Despedi-me, já com saudade, do Golden Tulip. Sabia que, tão cedo, não haveria hotel assim e segui para a estação de autocarros. O autocarro era às 11:30 e ainda não tínhamos bilhetes para Keylong, uma pequena vila do outro da montanha, a umas meras três horas de distância. Infelizmente, o nosso autocarro não saia da Manali, vinha de outra cidade e estávamos com receio de o perder. Os autocarros, todos iguais, com o destino escrito em indi faziam uma rápida paragem. Os picas apareciam à porta e gritavam, de forma ininteligível, o seu destino. O João já em desespero iá lá e perguntava – Destination? E regressava com um ar de desalento. – Não percebo nada do que dizem. - Por enquanto, nenhum com destino Keylong (achávamos nós, sem grade certeza).
Depois de meia hora desta cena, reparei num casal que se destacava no buliço da estação. Ele, de tez clara e barba escura de 3 dias, calças e botas de caminhada e um grande colar de contas tibetano. Ela, cabelo semi-pintado de loiro e um grande pano de tons vermelhos ao pescoço, vestia peças de roupa díspar em camadas. O Juan, um espanhol andaluz que falava um bom português. A Sol, uma argentina patagónica que trocou as suas montanhas natais para aqui vir aprender ioga.
O Juan tinha a chave do sucesso.
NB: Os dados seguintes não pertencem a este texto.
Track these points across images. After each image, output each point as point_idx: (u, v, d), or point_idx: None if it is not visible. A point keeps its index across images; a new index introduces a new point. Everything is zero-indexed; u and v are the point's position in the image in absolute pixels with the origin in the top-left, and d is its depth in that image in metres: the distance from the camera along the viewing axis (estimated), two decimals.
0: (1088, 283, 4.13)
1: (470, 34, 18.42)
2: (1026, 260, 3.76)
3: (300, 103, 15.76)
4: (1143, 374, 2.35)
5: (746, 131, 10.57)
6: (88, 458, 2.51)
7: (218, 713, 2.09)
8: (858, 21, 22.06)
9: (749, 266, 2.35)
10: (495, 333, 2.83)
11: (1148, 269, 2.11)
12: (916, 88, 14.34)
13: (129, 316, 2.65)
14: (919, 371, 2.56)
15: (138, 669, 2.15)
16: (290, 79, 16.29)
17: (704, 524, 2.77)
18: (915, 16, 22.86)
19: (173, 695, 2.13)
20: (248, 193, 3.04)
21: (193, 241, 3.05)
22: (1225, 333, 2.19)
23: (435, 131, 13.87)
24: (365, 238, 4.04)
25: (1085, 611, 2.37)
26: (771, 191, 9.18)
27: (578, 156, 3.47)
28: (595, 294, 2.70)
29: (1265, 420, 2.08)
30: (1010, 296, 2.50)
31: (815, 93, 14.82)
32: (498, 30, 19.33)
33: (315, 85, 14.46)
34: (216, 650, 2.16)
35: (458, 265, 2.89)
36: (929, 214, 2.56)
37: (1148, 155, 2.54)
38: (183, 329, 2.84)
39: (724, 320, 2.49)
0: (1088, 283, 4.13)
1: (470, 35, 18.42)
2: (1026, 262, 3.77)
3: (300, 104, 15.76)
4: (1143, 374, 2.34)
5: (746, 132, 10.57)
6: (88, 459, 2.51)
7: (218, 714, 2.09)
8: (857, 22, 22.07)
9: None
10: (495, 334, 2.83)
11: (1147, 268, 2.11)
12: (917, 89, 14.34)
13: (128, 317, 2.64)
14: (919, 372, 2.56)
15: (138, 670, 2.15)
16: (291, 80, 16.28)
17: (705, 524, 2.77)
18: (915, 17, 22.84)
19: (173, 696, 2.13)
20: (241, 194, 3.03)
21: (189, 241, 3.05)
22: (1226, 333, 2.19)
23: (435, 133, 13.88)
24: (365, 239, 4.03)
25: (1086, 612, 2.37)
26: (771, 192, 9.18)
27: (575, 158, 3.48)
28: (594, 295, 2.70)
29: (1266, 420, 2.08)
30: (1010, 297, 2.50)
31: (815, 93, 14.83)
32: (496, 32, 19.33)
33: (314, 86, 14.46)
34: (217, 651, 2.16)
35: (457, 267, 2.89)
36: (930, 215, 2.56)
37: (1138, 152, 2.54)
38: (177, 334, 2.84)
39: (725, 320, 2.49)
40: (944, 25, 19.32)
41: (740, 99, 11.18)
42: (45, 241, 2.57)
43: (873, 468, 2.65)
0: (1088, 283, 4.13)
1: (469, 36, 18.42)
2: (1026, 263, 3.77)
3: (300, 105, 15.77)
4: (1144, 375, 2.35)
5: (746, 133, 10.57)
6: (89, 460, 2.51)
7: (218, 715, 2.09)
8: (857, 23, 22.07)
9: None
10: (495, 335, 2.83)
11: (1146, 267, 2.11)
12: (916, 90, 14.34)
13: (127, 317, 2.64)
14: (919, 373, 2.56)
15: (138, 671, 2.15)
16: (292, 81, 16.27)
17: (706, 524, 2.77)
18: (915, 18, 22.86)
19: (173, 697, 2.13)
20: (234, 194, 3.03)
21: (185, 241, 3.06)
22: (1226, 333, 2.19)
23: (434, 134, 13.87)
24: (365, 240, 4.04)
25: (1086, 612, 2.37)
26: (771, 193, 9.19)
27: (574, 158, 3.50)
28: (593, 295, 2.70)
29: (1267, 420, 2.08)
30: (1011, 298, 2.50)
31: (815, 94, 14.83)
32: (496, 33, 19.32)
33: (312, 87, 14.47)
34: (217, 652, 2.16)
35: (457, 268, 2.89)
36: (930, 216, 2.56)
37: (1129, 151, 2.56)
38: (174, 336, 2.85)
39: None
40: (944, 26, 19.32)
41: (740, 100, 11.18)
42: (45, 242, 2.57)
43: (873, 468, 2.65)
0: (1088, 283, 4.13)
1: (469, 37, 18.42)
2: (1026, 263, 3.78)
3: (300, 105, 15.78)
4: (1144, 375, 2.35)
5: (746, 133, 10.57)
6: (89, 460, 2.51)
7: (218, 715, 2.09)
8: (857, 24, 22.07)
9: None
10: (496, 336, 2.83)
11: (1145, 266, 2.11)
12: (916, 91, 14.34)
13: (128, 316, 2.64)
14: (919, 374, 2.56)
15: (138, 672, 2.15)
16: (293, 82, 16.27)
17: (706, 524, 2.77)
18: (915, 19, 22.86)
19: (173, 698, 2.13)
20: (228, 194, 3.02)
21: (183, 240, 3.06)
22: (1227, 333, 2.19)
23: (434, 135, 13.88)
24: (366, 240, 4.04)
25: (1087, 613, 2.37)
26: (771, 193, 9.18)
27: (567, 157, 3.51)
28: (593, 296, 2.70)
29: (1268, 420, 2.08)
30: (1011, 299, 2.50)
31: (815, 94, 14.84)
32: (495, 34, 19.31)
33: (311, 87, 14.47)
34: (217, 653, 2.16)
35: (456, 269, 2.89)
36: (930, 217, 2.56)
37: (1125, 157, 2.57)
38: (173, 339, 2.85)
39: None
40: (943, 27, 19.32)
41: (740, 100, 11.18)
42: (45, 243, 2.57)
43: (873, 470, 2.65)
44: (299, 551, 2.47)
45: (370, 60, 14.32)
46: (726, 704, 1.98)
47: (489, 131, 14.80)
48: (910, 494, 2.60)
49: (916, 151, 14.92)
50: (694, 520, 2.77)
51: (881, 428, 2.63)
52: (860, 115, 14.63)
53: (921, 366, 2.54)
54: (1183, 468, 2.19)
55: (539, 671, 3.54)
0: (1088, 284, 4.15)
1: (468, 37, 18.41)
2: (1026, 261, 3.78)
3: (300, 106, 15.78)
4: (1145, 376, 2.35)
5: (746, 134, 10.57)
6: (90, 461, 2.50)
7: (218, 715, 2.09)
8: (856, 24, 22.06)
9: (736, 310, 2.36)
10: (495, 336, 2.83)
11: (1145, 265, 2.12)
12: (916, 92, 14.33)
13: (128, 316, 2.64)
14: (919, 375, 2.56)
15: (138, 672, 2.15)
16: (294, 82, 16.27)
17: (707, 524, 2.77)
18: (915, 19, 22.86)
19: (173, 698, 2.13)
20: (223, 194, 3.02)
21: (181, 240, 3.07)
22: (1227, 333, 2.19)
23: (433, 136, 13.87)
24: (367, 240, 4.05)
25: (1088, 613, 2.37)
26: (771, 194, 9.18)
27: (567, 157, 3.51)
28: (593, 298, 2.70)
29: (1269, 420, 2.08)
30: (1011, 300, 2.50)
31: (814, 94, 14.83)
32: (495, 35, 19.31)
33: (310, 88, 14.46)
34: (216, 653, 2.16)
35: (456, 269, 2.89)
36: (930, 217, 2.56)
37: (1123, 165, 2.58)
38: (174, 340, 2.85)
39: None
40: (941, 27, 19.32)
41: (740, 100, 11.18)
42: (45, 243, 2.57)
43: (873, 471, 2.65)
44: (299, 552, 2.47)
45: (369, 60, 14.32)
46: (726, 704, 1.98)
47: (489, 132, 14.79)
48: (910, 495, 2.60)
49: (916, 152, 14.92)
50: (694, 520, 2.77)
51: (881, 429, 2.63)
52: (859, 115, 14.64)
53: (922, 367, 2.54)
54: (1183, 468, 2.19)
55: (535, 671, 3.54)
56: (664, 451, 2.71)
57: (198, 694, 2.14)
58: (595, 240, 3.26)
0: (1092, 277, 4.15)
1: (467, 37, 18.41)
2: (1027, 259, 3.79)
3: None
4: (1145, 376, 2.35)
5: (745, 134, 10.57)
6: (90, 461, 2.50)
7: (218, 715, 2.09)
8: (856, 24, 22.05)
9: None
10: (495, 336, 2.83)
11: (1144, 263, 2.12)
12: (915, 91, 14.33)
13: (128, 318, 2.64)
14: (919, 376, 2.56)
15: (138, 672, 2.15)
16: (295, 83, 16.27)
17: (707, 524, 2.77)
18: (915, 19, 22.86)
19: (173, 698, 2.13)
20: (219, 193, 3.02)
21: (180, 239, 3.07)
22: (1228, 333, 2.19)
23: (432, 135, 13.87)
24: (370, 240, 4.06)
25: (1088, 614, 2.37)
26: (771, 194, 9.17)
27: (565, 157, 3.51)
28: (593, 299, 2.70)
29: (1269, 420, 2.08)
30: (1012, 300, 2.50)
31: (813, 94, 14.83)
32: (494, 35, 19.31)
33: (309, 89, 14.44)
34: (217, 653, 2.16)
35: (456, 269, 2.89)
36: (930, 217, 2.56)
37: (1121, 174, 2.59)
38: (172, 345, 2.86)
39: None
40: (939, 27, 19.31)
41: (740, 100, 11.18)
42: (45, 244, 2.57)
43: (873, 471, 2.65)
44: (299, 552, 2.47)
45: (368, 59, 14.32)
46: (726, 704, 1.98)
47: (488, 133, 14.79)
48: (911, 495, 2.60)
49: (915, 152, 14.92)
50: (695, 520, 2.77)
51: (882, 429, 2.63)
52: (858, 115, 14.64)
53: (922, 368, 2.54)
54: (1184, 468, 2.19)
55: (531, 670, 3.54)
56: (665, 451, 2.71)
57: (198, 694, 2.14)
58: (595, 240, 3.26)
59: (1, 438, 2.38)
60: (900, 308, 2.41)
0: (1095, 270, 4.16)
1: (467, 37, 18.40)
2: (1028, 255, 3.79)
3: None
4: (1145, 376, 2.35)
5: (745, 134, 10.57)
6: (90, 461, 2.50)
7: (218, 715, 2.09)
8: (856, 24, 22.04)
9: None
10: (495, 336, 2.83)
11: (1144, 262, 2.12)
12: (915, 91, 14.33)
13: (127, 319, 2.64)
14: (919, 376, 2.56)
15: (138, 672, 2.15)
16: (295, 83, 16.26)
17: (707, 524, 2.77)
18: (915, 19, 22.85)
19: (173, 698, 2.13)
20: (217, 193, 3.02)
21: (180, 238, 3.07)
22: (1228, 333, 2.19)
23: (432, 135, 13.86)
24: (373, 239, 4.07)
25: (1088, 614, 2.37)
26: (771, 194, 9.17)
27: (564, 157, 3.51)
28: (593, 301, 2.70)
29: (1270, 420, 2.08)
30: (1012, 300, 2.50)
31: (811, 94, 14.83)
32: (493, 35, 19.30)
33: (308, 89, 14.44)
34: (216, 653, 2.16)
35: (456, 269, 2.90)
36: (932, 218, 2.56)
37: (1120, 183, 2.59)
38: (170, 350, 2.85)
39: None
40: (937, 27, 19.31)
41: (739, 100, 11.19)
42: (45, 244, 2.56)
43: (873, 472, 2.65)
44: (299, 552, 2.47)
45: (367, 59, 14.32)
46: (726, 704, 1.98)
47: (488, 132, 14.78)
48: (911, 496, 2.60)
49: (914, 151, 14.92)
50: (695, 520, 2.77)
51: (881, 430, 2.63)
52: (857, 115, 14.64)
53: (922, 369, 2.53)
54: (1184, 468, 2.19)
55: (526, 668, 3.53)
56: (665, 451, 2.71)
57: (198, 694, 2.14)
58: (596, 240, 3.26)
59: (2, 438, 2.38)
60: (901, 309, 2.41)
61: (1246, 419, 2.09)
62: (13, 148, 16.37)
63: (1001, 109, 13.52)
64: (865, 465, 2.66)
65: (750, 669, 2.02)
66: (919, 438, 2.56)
Depois de perderem o autocarro das 9:30 conseguiu que lhe escrevessem, num precioso, papel, Keylong, em Indi. E assim, nos juntámos na busca do autocarro que tanto ansiávamos. À uma da tarde lá chegou o das 11:30. Pegámos nas mochilas e corremos, quais mosqueteiros, um por todos e todos por um para ocupar o banco traseiro do autocarro que para além das nossas mochilas levava uma pequena mercearia. Ovos, legumes e um monte de caixas.
A viagem foi banal. Sobe, sobe, sem parar. Pára para xixi, numa “English Toilet”. Pára para comer. Curva e contra-curva até mais não. Pára porque está tudo parado. Não se anda. Nem para cima nem para baixo. Pára porque um pequeno calhau, do tamanho de um Smart caiu no meio da estrada. Enfim, pára por que sim. Quatro horas depois lá chegámos ao Rohtang La, o passo no topo da montanha (a uns meros 3.978 m). Ignorando, felizmente, que significa em tibetano “pilha de cadáveres”. A partir daí é sempre a descer. Como a descer todos os santos ajudam e aqui há muitos, onde a cultura hindu se cruza com a tibetana, foram só mais uma hora até Keylong. Chegámos eram seis da tarde.
À chegada despedimo-nos da Sol e do Juan que foram para um “cheap room, cheap room” num hostel cuja dona os caçou à saída do autocarro. Nós regressámos à rotina, naan, arroz, dahl, e mais qualquer coisa para jantar. Hotel barato, casa de banho aceitável, lençóis medianamente lavados e tampões nos ouvidos para dormir. Não sem antes, da janela do quarto, ver as altas montanhas iluminadas pelo sol poente. São os altos himalaias. Até agora foi só um aperitivo.